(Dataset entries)
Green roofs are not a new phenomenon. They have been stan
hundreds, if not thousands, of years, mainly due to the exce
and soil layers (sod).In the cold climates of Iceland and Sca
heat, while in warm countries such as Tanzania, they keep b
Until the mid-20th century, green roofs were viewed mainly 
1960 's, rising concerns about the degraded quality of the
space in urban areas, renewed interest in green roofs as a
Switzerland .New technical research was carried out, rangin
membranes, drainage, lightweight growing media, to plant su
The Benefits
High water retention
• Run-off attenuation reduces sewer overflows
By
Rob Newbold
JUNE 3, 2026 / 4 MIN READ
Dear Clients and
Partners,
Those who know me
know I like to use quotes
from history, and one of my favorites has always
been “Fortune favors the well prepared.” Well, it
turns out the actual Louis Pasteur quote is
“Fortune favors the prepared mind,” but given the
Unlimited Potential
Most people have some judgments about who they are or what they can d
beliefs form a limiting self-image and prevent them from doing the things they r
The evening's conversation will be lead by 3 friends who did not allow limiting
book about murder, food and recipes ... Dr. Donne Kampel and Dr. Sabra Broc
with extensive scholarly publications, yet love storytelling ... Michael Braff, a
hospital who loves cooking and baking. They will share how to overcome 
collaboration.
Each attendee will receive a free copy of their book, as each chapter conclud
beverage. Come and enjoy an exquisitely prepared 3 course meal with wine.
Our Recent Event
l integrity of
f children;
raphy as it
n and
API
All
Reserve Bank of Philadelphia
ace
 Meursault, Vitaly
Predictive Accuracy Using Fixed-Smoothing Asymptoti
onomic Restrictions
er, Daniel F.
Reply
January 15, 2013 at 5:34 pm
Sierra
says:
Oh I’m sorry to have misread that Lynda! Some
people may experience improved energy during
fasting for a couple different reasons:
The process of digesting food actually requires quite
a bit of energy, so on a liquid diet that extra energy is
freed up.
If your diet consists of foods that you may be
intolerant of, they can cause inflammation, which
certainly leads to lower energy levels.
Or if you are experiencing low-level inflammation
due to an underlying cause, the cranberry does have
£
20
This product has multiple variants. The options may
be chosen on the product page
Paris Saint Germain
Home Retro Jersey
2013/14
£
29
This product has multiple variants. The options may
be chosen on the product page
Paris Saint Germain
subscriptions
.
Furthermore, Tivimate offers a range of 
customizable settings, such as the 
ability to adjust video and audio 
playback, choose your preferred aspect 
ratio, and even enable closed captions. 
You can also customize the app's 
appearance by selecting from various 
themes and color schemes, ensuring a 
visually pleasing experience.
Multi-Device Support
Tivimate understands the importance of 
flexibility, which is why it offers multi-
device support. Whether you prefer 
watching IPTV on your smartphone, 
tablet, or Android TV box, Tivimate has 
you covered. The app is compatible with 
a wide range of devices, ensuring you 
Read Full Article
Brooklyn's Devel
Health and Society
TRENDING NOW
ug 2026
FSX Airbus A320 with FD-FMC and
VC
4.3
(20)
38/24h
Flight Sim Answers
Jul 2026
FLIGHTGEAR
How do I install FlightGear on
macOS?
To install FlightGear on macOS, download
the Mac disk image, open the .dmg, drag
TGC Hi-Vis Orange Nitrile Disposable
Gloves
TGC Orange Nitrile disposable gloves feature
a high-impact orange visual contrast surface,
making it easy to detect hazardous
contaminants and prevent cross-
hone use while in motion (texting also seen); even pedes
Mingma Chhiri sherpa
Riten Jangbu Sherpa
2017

* Directive *
Copy every line of the dataset entries above character for character, keeping each line break where it falls.

* Problem solution *
Green roofs are not a new phenomenon. They have been stan
hundreds, if not thousands, of years, mainly due to the exce
and soil layers (sod).In the cold climates of Iceland and Sca
heat, while in warm countries such as Tanzania, they keep b
Until the mid-20th century, green roofs were viewed mainly 
1960 's, rising concerns about the degraded quality of the
space in urban areas, renewed interest in green roofs as a
Switzerland .New technical research was carried out, rangin
membranes, drainage, lightweight growing media, to plant su
The Benefits
High water retention
• Run-off attenuation reduces sewer overflows
By
Rob Newbold
JUNE 3, 2026 / 4 MIN READ
Dear Clients and
Partners,
Those who know me
know I like to use quotes
from history, and one of my favorites has always
been “Fortune favors the well prepared.” Well, it
turns out the actual Louis Pasteur quote is
“Fortune favors the prepared mind,” but given the
Unlimited Potential
Most people have some judgments about who they are or what they can d
beliefs form a limiting self-image and prevent them from doing the things they r
The evening's conversation will be lead by 3 friends who did not allow limiting
book about murder, food and recipes ... Dr. Donne Kampel and Dr. Sabra Broc
with extensive scholarly publications, yet love storytelling ... Michael Braff, a
hospital who loves cooking and baking. They will share how to overcome 
collaboration.
Each attendee will receive a free copy of their book, as each chapter conclud
beverage. Come and enjoy an exquisitely prepared 3 course meal with wine.
Our Recent Event
l integrity of
f children;
raphy as it
n and
API
All
Reserve Bank of Philadelphia
ace
 Meursault, Vitaly
Predictive Accuracy Using Fixed-Smoothing Asymptoti
onomic Restrictions
er, Daniel F.
Reply
January 15, 2013 at 5:34 pm
Sierra
says:
Oh I’m sorry to have misread that Lynda! Some
people may experience improved energy during
fasting for a couple different reasons:
The process of digesting food actually requires quite
a bit of energy, so on a liquid diet that extra energy is
freed up.
If your diet consists of foods that you may be
intolerant of, they can cause inflammation, which
certainly leads to lower energy levels.
Or if you are experiencing low-level inflammation
due to an underlying cause, the cranberry does have
£
20
This product has multiple variants. The options may
be chosen on the product page
Paris Saint Germain
Home Retro Jersey
2013/14
£
29
This product has multiple variants. The options may
be chosen on the product page
Paris Saint Germain
subscriptions
.
Furthermore, Tivimate offers a range of 
customizable settings, such as the 
ability to adjust video and audio 
playback, choose your preferred aspect 
ratio, and even enable closed captions. 
You can also customize the app's 
appearance by selecting from various 
themes and color schemes, ensuring a 
visually pleasing experience.
Multi-Device Support
Tivimate understands the importance of 
flexibility, which is why it offers multi-
device support. Whether you prefer 
watching IPTV on your smartphone, 
tablet, or Android TV box, Tivimate has 
you covered. The app is compatible with 
a wide range of devices, ensuring you 
Read Full Article
Brooklyn's Devel
Health and Society
TRENDING NOW
ug 2026
FSX Airbus A320 with FD-FMC and
VC
4.3
(20)
38/24h
Flight Sim Answers
Jul 2026
FLIGHTGEAR
How do I install FlightGear on
macOS?
To install FlightGear on macOS, download
the Mac disk image, open the .dmg, drag
TGC Hi-Vis Orange Nitrile Disposable
Gloves
TGC Orange Nitrile disposable gloves feature
a high-impact orange visual contrast surface,
making it easy to detect hazardous
contaminants and prevent cross-
hone use while in motion (texting also seen); even pedes
Mingma Chhiri sherpa
Riten Jangbu Sherpa
2017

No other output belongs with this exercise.